Every day, incensed at his bold claims, the tax collectors obsessively search his bags of straw. They sift the straw, cut it into pieces, rip open the fabric of his bags, attempt to burn the straw, check his hat, his beard and even cut open his shoes in the hope of finding coins between the leather. And yet, each evening, he is seen back in the city growing ever more prosperous and ever more brazen, even offering to pay for the tax collectors meals and drinks while continuing to tell stories of his wily smuggling. The tax collectors continue their futile interrogations of the straw bags for years, to no avail.
This continues until, now a prosperous man, the smuggler moves away to another city and settles down to enjoy his wealth. Years pass and one day, in the market, one of the retired tax collectors meets his old foe and asks,
'Mister, many years have passed: I am no longer a tax collector and we are just two old men. Please, you can tell me, what was it you were smuggling all that time?'
The smuggler replied, 'Donkeys.'
|
|
|
Jokes
Apr 18, 2024 4:24:06 GMT -6
via mobile
Post by Don Sims on Apr 18, 2024 4:24:06 GMT -6
I'm old.

# [Given records]
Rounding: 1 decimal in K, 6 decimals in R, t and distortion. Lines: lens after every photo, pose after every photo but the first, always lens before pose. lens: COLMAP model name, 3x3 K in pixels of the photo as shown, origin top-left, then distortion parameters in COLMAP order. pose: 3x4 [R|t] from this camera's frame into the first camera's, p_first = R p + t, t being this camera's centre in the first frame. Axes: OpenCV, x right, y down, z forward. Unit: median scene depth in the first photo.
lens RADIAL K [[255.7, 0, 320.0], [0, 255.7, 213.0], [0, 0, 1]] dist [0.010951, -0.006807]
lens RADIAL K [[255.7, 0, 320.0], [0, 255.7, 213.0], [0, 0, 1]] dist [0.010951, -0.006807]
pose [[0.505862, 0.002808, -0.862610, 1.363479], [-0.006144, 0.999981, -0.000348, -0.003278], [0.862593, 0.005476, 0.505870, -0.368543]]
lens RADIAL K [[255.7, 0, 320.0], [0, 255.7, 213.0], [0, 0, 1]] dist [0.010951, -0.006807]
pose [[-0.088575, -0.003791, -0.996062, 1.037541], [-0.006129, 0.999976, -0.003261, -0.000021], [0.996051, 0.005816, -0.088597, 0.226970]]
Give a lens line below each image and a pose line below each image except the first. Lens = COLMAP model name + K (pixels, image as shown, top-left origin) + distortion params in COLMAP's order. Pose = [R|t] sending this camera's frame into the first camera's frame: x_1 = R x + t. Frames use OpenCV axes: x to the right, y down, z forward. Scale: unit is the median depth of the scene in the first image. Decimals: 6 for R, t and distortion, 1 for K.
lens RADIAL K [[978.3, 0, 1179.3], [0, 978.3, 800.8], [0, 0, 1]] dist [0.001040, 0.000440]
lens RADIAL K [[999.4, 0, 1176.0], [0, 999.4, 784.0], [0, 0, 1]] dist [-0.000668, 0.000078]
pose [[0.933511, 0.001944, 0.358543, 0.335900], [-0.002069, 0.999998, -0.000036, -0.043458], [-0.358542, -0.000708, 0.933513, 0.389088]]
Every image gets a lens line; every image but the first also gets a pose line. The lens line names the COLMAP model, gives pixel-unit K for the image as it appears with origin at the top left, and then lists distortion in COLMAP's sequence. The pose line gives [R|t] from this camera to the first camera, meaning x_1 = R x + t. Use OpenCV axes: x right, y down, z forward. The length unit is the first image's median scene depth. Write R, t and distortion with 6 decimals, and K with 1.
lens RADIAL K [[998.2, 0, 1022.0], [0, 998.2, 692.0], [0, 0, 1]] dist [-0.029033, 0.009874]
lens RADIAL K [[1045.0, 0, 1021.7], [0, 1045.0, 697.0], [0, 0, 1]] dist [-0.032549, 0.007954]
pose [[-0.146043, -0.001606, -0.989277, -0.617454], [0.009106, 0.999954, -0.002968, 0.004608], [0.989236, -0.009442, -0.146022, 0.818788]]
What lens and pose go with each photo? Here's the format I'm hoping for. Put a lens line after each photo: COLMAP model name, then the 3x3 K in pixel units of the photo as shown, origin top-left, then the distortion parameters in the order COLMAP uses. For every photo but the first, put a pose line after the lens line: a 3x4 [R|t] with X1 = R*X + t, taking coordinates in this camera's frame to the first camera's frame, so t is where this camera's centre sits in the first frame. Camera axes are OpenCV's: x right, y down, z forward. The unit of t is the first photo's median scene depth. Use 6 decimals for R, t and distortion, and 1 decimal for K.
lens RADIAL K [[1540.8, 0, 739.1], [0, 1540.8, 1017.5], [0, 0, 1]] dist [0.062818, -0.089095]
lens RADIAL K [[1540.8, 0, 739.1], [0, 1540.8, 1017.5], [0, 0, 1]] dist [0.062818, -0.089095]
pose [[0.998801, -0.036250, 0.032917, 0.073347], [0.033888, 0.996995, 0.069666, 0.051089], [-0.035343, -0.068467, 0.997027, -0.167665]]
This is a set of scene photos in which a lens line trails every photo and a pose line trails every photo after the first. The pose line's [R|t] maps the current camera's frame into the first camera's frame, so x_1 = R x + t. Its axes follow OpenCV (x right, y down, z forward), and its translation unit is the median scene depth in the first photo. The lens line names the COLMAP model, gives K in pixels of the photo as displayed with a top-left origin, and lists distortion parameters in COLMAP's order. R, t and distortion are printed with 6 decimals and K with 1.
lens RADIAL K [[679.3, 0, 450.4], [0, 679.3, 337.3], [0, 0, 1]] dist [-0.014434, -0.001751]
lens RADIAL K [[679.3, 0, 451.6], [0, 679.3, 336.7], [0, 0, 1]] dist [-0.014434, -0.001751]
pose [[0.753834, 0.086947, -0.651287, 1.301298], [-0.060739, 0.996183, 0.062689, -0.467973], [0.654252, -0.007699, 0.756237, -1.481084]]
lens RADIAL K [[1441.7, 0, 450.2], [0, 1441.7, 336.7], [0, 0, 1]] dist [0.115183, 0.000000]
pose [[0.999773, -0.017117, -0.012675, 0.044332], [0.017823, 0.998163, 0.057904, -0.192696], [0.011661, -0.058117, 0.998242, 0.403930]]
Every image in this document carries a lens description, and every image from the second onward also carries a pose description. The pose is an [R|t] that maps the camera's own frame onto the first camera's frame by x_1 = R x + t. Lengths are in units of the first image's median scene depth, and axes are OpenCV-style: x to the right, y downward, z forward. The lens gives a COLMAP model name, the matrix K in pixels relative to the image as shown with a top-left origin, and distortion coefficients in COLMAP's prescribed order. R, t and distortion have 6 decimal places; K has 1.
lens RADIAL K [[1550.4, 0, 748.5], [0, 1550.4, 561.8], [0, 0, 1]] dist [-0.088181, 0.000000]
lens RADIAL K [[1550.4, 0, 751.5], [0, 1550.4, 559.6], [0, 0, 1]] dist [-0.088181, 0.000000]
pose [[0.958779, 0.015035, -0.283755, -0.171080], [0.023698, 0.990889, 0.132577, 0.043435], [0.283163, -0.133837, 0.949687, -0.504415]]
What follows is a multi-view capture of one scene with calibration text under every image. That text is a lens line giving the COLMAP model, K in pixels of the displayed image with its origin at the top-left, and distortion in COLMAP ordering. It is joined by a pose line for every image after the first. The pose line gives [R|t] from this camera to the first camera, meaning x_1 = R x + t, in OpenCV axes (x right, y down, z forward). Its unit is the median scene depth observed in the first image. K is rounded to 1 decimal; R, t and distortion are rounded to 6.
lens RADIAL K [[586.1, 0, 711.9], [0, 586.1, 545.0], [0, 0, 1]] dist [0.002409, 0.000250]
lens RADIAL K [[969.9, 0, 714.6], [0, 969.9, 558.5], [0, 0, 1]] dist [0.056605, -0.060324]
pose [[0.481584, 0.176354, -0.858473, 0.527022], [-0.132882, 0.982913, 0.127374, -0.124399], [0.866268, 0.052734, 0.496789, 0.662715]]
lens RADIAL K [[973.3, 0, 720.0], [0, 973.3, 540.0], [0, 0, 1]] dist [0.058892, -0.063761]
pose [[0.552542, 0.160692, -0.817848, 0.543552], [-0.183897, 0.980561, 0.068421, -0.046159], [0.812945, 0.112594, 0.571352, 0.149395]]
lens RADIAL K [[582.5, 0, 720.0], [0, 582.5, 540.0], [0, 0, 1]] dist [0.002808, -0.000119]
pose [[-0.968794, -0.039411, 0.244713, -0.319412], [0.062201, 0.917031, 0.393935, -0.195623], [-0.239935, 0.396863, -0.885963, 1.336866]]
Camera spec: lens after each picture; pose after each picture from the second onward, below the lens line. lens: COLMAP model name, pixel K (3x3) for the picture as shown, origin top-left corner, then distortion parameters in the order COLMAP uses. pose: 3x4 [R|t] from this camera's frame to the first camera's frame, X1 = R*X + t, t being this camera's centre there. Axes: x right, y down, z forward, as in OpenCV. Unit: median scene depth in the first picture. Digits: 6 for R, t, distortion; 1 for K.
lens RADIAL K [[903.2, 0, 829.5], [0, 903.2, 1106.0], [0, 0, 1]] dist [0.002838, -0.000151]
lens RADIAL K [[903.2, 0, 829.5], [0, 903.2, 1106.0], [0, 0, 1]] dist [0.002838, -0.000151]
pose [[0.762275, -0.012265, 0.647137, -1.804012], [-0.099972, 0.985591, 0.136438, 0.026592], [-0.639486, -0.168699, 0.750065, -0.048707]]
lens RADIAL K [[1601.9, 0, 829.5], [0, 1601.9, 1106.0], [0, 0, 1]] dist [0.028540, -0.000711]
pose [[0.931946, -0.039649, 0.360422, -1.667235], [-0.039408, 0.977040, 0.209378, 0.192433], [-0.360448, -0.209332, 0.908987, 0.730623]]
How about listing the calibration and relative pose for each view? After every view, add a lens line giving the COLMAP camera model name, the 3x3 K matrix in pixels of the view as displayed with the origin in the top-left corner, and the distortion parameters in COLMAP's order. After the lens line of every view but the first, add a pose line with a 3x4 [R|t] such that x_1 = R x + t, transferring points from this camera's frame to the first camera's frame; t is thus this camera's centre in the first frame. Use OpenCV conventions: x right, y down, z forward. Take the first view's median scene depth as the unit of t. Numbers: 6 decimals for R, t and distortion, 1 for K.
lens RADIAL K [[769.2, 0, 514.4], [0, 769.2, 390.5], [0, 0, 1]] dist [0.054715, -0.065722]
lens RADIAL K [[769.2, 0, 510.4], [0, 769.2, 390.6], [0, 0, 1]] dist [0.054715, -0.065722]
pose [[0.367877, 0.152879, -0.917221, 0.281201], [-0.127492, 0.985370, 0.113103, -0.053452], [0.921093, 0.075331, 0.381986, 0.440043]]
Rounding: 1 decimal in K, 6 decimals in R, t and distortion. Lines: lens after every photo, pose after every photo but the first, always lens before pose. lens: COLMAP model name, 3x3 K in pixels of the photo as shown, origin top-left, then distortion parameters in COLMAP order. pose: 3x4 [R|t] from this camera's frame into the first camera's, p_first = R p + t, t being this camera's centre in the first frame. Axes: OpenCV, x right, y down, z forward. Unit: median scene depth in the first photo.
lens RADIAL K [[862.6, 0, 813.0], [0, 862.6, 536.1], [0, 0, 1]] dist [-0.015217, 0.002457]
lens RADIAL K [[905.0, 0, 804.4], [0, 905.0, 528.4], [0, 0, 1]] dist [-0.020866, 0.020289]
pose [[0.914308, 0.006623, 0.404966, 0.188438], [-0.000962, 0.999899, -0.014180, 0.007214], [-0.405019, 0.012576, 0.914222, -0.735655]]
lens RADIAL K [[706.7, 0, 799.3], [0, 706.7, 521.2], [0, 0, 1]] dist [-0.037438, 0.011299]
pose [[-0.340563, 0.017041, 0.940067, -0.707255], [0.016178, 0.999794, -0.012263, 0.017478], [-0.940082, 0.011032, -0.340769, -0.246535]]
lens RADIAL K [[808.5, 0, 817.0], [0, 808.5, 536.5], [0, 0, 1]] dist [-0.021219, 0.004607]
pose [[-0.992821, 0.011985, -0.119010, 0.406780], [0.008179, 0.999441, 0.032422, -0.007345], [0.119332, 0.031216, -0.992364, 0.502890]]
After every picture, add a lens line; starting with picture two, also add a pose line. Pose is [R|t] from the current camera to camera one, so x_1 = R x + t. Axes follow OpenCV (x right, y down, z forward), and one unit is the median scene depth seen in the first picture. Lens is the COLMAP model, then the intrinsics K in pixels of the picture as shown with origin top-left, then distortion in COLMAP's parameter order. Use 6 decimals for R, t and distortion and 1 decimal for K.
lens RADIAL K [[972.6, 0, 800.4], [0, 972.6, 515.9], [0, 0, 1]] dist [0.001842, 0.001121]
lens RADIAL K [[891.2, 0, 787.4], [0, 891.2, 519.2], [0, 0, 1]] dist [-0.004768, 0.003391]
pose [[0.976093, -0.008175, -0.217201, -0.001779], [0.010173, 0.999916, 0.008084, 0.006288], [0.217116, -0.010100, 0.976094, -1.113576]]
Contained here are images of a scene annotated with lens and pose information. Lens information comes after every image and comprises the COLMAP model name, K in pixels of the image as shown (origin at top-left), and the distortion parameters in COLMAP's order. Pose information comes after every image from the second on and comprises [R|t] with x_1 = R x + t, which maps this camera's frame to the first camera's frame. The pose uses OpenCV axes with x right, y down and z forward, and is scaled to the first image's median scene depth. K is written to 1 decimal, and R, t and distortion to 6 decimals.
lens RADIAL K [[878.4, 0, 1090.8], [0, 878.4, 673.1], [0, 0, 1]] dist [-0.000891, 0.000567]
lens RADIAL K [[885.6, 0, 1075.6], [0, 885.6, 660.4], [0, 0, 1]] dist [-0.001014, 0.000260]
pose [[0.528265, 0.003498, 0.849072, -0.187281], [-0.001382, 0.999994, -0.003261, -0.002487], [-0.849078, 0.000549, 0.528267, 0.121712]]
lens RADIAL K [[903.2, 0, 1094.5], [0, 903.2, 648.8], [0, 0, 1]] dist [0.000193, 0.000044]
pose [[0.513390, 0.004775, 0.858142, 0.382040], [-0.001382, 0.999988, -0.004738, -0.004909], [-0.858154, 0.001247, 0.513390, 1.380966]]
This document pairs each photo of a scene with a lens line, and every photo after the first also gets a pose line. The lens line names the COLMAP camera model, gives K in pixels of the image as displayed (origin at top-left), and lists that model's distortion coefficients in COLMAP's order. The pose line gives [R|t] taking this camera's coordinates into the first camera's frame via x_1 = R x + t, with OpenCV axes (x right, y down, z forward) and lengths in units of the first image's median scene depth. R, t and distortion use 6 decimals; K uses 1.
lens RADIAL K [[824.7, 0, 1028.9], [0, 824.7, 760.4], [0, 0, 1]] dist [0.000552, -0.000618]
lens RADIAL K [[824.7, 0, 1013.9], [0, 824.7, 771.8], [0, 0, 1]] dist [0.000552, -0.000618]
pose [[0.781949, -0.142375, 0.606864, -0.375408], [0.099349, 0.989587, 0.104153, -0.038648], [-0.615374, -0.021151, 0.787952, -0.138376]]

# [Assigned task]
Write out, word for word, the passage of the smuggler joke that begins with "Every day, incensed" and ends with "to no avail.". The records are separate material and have no connection to the smuggler joke.

# [Written solution]
Every day, incensed at his bold claims, the tax collectors obsessively search his bags of straw. They sift the straw, cut it into pieces, rip open the fabric of his bags, attempt to burn the straw, check his hat, his beard and even cut open his shoes in the hope of finding coins between the leather. And yet, each evening, he is seen back in the city growing ever more prosperous and ever more brazen, even offering to pay for the tax collectors meals and drinks while continuing to tell stories of his wily smuggling. The tax collectors continue their futile interrogations of the straw bags for years, to no avail.